▶ The task
Answer these questions from the Best Coast interview:
(a) Which group did Bethany Cosentino leave before starting Best Coast?
(b) What is the title of Best Coast's first album, and in which month was it released?
(c) At which venue and on what date is Best Coast set to play in Atlanta?

Wednesday, September 8, 2010

Interview: Best Coast

(Originally written for Creative Loafing)

It’s been quite a year for Bethany Cosentino. Upon leaving the recently-defunct experimental drone group Pocahaunted, Cosentino ventured out last summer and started Best Coast. After recruiting bandmate Bobb Bruno, the two sporadically released singles after single of their warm summer-laced musical vision. What emerged was not just a collection of laidback summer anthems, but a group standing near the top of the recent resurgence of lo-fi melodic pop acts.

The hype around Best Coast has stood as both a blessing and a curse for Cosentino. On one hand, Best Coast released their first album Crazy For You in July to resounding acclaim. However, Cosentino’s meteoric rise through the indie-rock world has forced a private person to adapt a public persona more quickly than she would have preferred. As Best Coast gears for a lengthy fall tour, including a stop in Atlanta at the Drunken Unicorn on September 10th, Bethany Cosentino spoke with us about her debut album, the recent breakup of her former band Pocahaunted, Twitter and her obsession with Beach House.

▶ Dataset records
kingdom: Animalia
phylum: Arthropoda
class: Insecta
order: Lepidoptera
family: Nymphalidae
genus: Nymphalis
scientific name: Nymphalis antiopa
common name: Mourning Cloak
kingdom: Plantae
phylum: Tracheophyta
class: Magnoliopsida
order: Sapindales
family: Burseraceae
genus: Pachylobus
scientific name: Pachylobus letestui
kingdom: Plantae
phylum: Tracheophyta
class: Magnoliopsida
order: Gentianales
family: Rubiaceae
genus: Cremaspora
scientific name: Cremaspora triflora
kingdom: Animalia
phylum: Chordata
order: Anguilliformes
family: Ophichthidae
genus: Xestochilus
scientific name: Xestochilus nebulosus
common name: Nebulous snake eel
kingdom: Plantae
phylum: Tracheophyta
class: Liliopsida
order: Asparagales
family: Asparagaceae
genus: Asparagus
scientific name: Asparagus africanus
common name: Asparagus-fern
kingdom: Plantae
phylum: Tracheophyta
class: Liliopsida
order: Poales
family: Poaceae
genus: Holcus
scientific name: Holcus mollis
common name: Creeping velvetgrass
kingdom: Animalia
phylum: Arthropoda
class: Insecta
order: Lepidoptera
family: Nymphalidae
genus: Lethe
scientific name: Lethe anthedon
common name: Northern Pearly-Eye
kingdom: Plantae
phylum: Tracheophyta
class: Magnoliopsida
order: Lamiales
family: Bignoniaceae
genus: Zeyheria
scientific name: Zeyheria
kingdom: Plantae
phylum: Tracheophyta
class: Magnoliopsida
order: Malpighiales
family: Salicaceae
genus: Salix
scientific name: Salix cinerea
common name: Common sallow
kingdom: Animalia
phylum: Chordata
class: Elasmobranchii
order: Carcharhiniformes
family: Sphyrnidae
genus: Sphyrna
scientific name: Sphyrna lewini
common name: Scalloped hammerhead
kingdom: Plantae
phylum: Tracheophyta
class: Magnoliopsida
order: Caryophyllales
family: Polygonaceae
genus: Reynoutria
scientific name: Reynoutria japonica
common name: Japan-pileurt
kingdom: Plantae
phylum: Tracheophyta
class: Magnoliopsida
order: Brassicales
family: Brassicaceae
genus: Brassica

▶ In response
(a) Pocahaunted
(b) Crazy For You, released in July
(c) The Drunken Unicorn, on September 10th